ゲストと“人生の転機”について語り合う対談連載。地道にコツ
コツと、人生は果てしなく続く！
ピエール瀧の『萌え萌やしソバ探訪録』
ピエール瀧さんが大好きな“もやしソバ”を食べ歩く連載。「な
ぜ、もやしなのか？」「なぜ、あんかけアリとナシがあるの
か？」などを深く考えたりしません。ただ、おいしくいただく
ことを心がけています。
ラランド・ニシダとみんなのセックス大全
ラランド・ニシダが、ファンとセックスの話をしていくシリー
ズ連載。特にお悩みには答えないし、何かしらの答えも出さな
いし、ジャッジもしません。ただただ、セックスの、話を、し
==
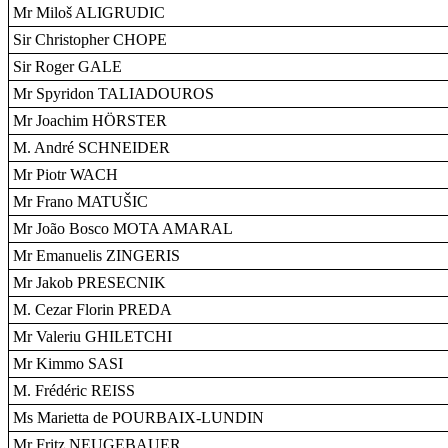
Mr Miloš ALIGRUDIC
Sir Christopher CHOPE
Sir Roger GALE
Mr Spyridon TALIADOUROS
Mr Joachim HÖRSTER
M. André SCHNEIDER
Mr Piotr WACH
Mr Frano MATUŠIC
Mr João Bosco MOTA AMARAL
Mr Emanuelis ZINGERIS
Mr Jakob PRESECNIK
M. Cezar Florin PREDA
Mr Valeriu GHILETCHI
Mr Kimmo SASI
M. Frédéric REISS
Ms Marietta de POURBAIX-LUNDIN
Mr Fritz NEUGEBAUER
---
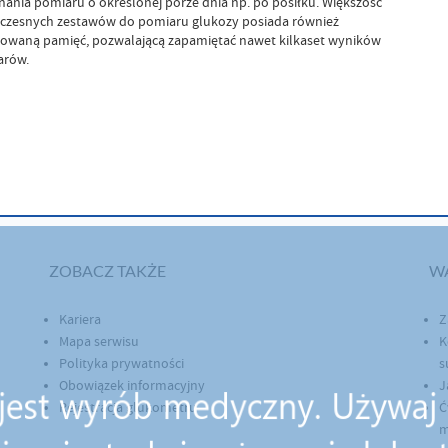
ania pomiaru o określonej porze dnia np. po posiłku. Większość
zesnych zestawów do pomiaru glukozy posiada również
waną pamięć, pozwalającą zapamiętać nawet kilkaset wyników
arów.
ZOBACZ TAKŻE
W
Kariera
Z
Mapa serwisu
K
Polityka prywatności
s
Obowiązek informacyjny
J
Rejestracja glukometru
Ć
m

▸ Problem
Copy out the lines of the data starting at the line that contains "Mr Miloš ALIGRUDIC" and ending at the line that contains "Ms Marietta de POURBAIX-LUNDIN", with both of those lines included.

▸ Solved problem
Mr Miloš ALIGRUDIC
Sir Christopher CHOPE
Sir Roger GALE
Mr Spyridon TALIADOUROS
Mr Joachim HÖRSTER
M. André SCHNEIDER
Mr Piotr WACH
Mr Frano MATUŠIC
Mr João Bosco MOTA AMARAL
Mr Emanuelis ZINGERIS
Mr Jakob PRESECNIK
M. Cezar Florin PREDA
Mr Valeriu GHILETCHI
Mr Kimmo SASI
M. Frédéric REISS
Ms Marietta de POURBAIX-LUNDIN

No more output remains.